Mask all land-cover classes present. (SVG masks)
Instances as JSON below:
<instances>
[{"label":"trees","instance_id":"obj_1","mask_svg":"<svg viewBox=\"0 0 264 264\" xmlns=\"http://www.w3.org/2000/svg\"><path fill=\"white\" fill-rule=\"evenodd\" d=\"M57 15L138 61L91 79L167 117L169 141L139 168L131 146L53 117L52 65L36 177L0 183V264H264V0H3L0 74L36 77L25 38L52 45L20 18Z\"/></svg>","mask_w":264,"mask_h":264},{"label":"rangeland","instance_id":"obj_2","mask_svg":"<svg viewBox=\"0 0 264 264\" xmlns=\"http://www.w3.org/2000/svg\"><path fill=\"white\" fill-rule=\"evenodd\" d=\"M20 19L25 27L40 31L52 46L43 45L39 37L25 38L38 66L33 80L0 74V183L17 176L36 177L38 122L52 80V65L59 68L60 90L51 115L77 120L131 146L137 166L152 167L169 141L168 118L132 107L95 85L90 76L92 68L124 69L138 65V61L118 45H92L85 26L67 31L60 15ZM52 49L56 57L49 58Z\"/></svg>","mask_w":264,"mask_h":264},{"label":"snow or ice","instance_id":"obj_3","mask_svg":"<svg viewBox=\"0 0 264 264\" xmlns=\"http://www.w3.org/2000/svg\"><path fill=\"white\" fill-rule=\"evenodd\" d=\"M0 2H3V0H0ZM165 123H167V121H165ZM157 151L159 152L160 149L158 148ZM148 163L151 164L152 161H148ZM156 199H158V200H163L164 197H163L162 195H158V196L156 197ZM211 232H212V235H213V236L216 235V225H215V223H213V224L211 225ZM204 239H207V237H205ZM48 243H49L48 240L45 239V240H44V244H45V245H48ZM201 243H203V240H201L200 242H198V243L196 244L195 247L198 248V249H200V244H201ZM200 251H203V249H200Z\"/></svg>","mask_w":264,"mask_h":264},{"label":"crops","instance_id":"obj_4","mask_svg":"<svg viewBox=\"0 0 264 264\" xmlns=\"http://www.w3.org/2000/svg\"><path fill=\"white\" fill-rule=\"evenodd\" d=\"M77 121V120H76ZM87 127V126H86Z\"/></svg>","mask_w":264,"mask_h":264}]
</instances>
=======
Reproduce the lines above without any alteration.

Mask all land-cover classes present. (SVG masks)
Instances as JSON below:
<instances>
[{"label":"trees","instance_id":"obj_1","mask_svg":"<svg viewBox=\"0 0 264 264\" xmlns=\"http://www.w3.org/2000/svg\"><path fill=\"white\" fill-rule=\"evenodd\" d=\"M57 15L138 61L91 79L167 117L169 141L139 168L131 146L53 117L52 65L36 177L0 183V264H264V0H3L0 74L36 77L25 38L52 45L20 18Z\"/></svg>","mask_w":264,"mask_h":264},{"label":"rangeland","instance_id":"obj_2","mask_svg":"<svg viewBox=\"0 0 264 264\" xmlns=\"http://www.w3.org/2000/svg\"><path fill=\"white\" fill-rule=\"evenodd\" d=\"M20 19L25 27L40 31L52 46L43 45L39 37L25 38L38 66L33 80L0 74V183L17 176L36 177L38 122L52 80V65L59 68L60 90L51 115L77 120L131 146L137 166L152 167L169 141L168 118L132 107L95 85L90 76L92 68L124 69L138 65V61L118 45H92L85 26L67 31L60 15ZM52 49L56 57L49 58Z\"/></svg>","mask_w":264,"mask_h":264},{"label":"snow or ice","instance_id":"obj_3","mask_svg":"<svg viewBox=\"0 0 264 264\" xmlns=\"http://www.w3.org/2000/svg\"><path fill=\"white\" fill-rule=\"evenodd\" d=\"M0 2H3V0H0ZM165 123H167V121H165ZM157 151L159 152L160 149L158 148ZM148 163L151 164L152 161H148ZM156 199H158V200H163L164 197H163L162 195H158V196L156 197ZM211 232H212V235H213V236L216 235V225H215V223H213V224L211 225ZM204 239H207V237H205ZM48 243H49L48 240L45 239V240H44V244H45V245H48ZM201 243H203V240H201L200 242H198V243L196 244L195 247L198 248V249H200V244H201ZM200 251H203V249H200Z\"/></svg>","mask_w":264,"mask_h":264},{"label":"crops","instance_id":"obj_4","mask_svg":"<svg viewBox=\"0 0 264 264\" xmlns=\"http://www.w3.org/2000/svg\"><path fill=\"white\" fill-rule=\"evenodd\" d=\"M77 121V120H76ZM87 127V126H86Z\"/></svg>","mask_w":264,"mask_h":264}]
</instances>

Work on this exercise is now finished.